股関節は仙腸関節と隣同士で多くの身体の動きで連動しています。近年まで仙腸関節は不動関節(動かない)とも言われていました。実際には動くのですがわずかであり体表から肉眼で動きを確認することはできません。またレントゲンやCT、MRIなどでは異常がわかりにくいため研究自体があまり行われていません。その仙腸関節が動きが悪くなると股関節などに痛みや可動域制限を引き起こしたり、股関節が原因の症状を悪化させることがよくあります。

 
股関節の痛みは股関節の変形や炎症によるものと仙腸関節の機能障害によるものとが複合していることがほとんどです。股関節、仙腸関節双方が影響しあっているのでどちらかの治療を行うと症状は軽減してきます。股関節に対しては炎症には安静、変形には手術になります。仙腸関節に対してはAKA-博田法になります。

 
しかし安静にしていても炎症が治まらないこともありますし軽度の変形では手術適応ではないので、まずはAKA-博田法による仙腸関節機能障害の治療が第一選択となります。
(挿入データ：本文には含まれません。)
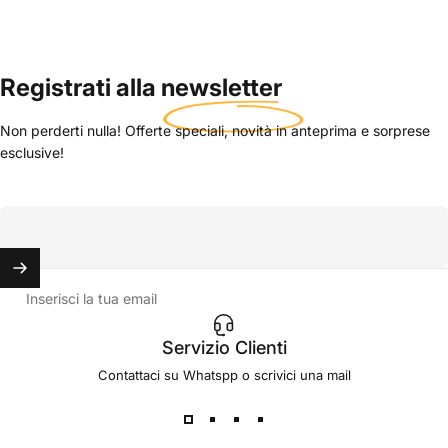
Registrati alla
newsletter
Non perderti nulla! Offerte speciali, novità in anteprima e sorprese
esclusive!
Inserisci la tua email
Servizio Clienti
Contattaci su Whatspp o scrivici una mail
仙腸関節の機能障害が改善されれば股関節の炎症や変形、臼蓋形成不全などによる症状は落ち着いてきます。しかし変形が高度の場合は仙腸関節機能障害が改善され痛みはほとんどなく過ごせますが再発しやすく定期的な治療が必要になります。また変形による股関節の可動域制限が残りますので日常生活で支障があるのであれば手術を勧めることもあります。股関節の人工関節の手術を行う場合でも仙腸関節の機能障害を改善しておくほうが術後の経過も良好であると思われます。

 
股関節痛は変形によるものが多く手術も進歩して良好な成績ではありますが、仙腸関節機能障害と合併していることが多くAKA-博田法を行うことで痛みは改善し、変形の進行を止めることもあります。少なくとも筋力増強の効果がないので保存療法としては最も有効でしょう。